*** Block opens ***

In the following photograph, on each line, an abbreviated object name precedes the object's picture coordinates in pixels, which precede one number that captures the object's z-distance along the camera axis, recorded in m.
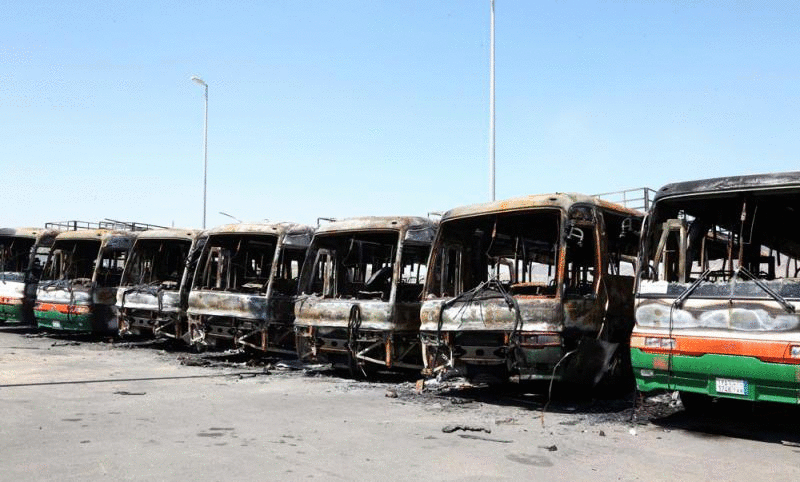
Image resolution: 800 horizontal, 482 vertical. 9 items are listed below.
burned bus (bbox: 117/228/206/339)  14.57
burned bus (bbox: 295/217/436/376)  10.88
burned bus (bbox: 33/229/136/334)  15.98
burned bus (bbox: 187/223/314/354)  12.88
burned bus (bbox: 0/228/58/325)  17.39
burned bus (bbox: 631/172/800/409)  6.65
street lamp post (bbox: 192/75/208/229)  29.84
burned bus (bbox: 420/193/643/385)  8.49
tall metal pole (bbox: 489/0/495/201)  17.36
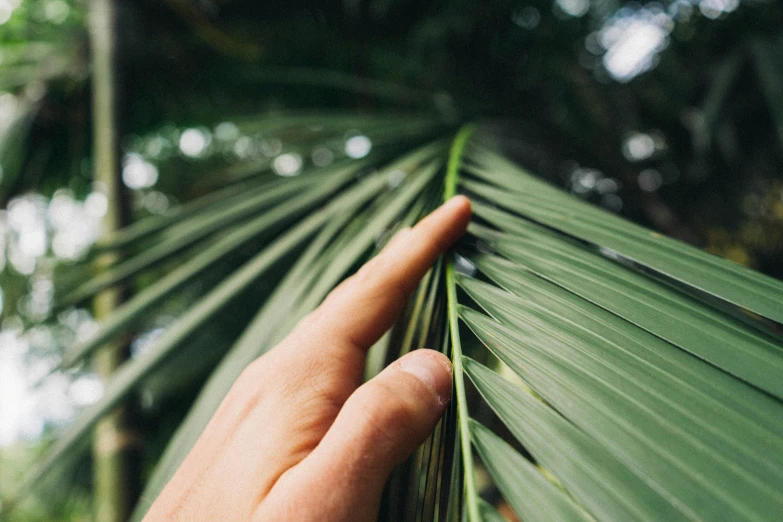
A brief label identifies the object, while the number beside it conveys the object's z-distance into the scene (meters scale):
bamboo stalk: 0.70
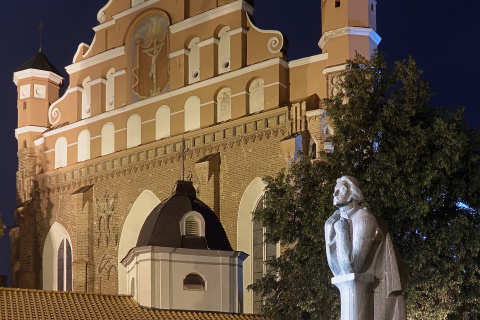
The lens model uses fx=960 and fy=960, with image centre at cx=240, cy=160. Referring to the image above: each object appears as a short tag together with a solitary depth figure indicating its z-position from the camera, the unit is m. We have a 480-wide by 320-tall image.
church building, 26.62
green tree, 18.34
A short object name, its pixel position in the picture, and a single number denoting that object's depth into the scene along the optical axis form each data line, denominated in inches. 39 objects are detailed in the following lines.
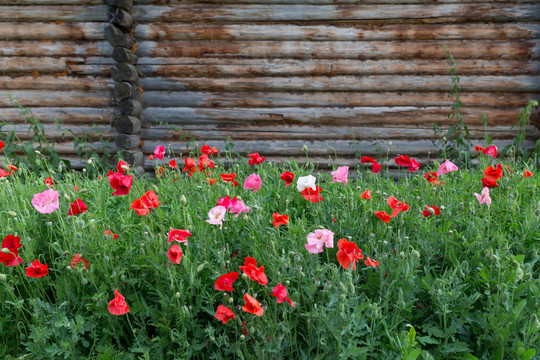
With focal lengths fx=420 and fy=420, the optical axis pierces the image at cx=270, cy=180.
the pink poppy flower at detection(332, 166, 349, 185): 79.9
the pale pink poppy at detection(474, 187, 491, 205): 74.5
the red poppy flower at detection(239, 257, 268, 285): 50.5
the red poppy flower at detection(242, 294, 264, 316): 47.0
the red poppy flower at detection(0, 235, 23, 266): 59.7
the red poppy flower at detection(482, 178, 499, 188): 77.3
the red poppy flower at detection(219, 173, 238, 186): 79.2
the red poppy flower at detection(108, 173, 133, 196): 66.8
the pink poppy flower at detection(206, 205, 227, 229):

*** Block closes ***

No picture is to be printed. Output exactly the lines above from the line containing "burned bus (bbox: 187/223/314/354)" through the line containing "bamboo stalk: 0.70".

burned bus (bbox: 187/223/314/354)  12.88
burned bus (bbox: 0/228/58/325)  17.39
burned bus (bbox: 631/172/800/409)  6.65
street lamp post (bbox: 192/75/208/229)  29.84
burned bus (bbox: 420/193/643/385)  8.49
tall metal pole (bbox: 489/0/495/201)  17.36
A brief label identifies the object, while the number beside it conveys the object's z-distance into the scene (meters scale):
bamboo stalk: 0.70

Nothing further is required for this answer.